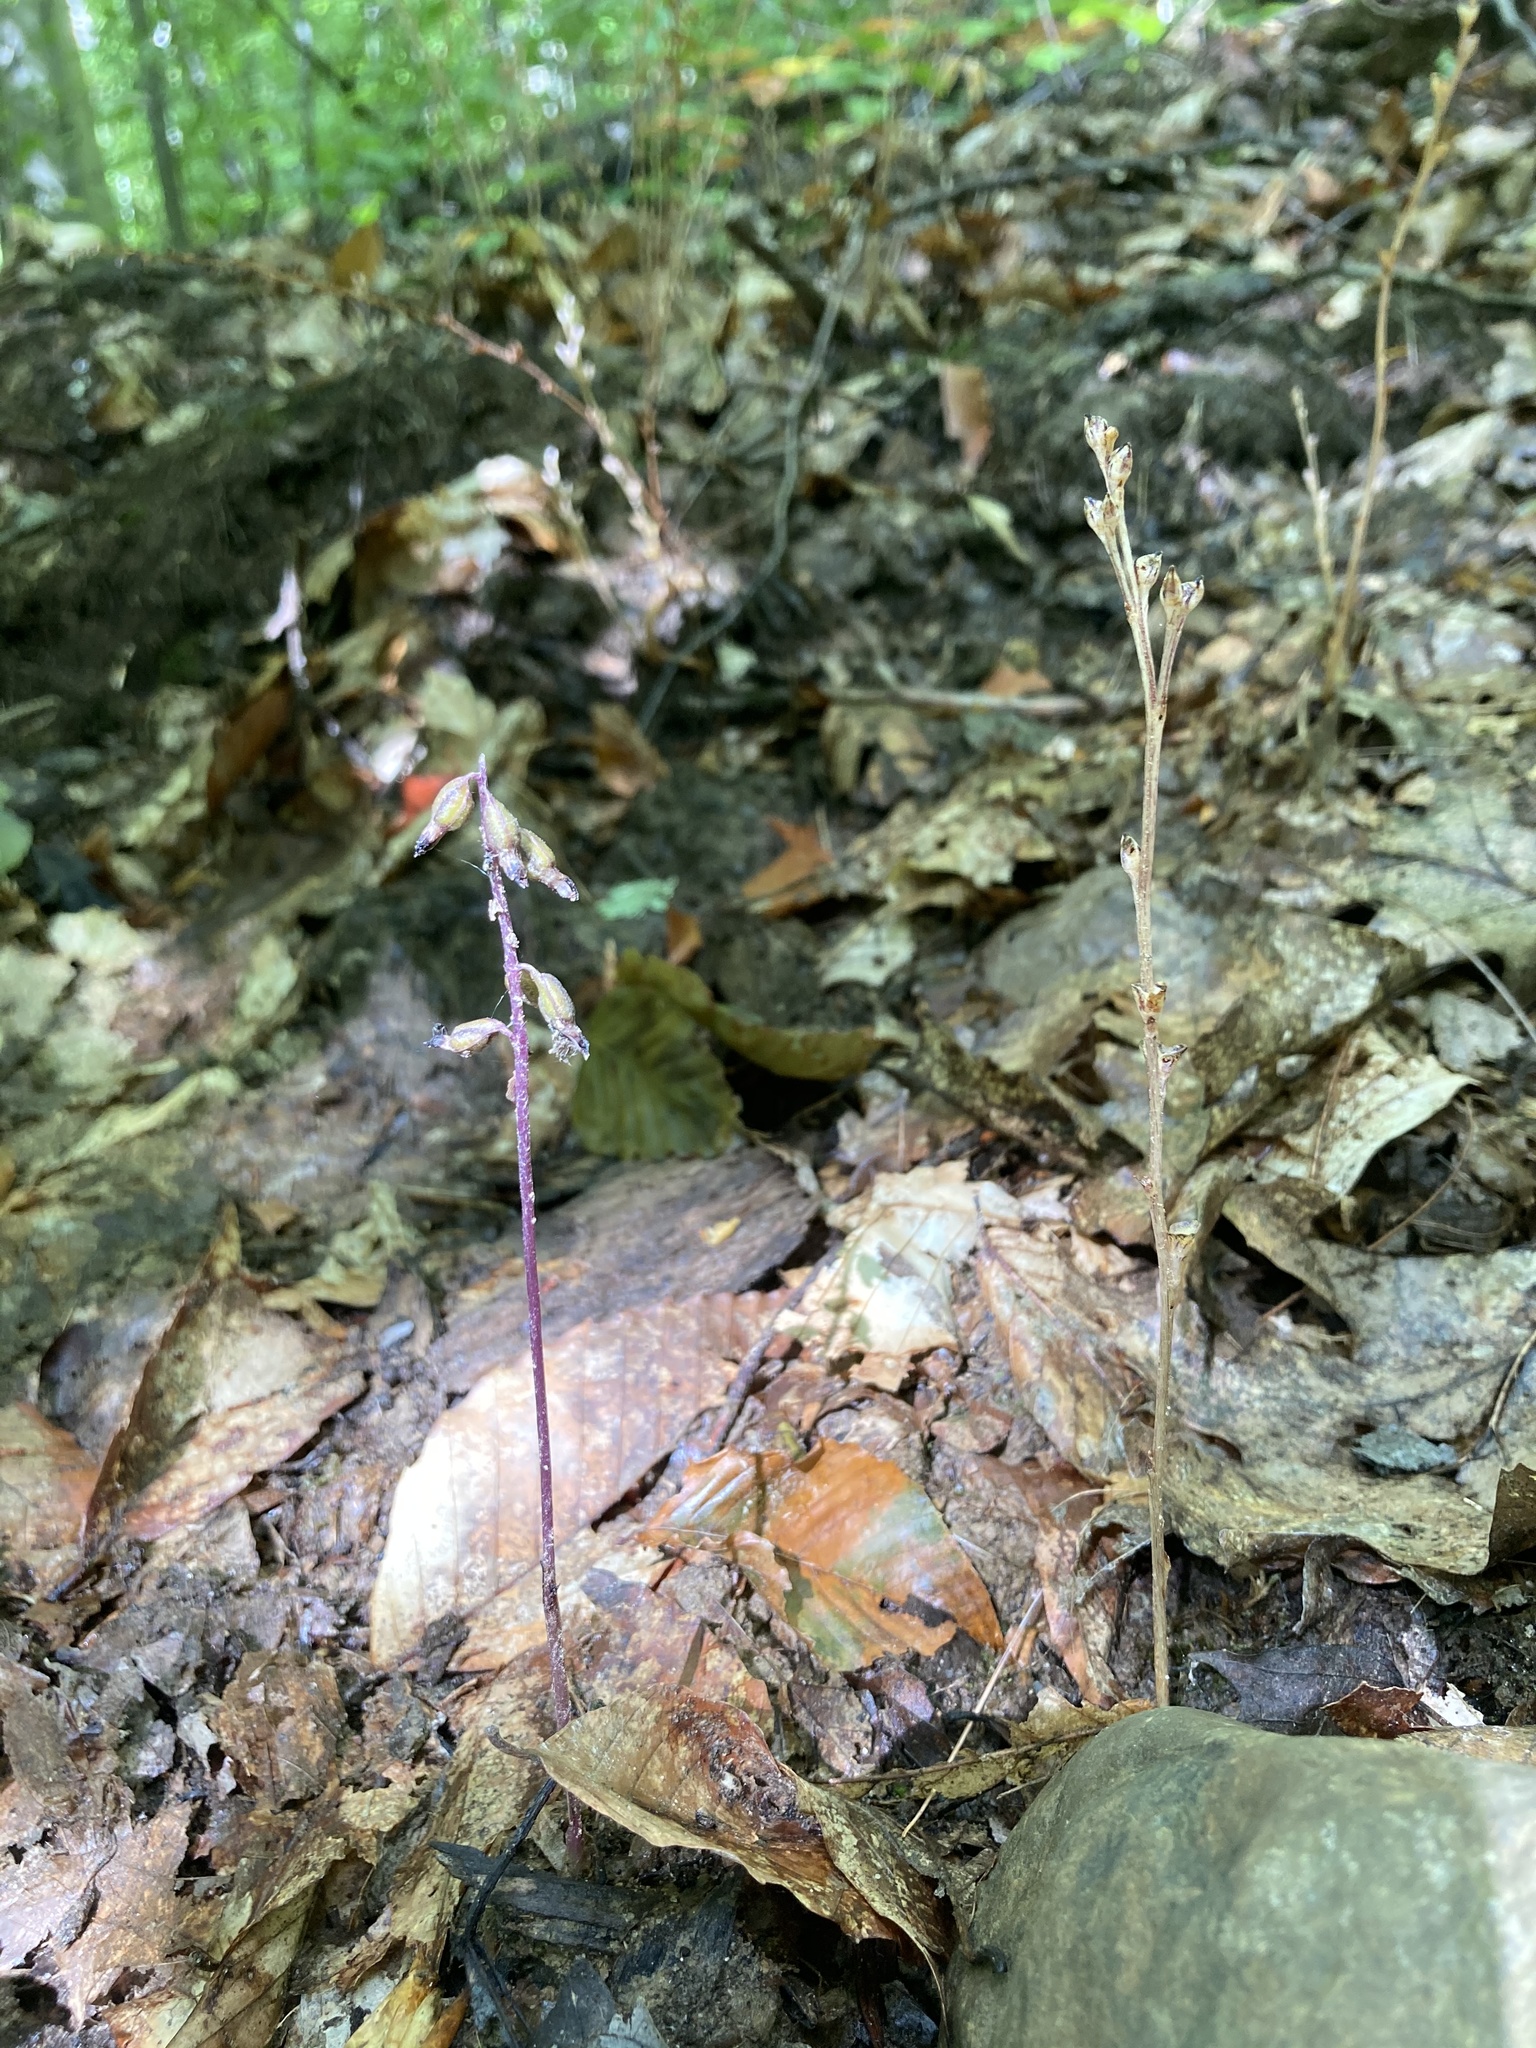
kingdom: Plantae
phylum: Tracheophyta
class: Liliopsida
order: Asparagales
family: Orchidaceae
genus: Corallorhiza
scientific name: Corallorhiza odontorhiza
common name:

※

Turn the lines of the material into a numbered list, skipping blank lines and leaving out the pictures.

→ **Worked answer**:
1. kingdom: Plantae
2. phylum: Tracheophyta
3. class: Liliopsida
4. order: Asparagales
5. family: Orchidaceae
6. genus: Corallorhiza
7. scientific name: Corallorhiza odontorhiza
8. common name:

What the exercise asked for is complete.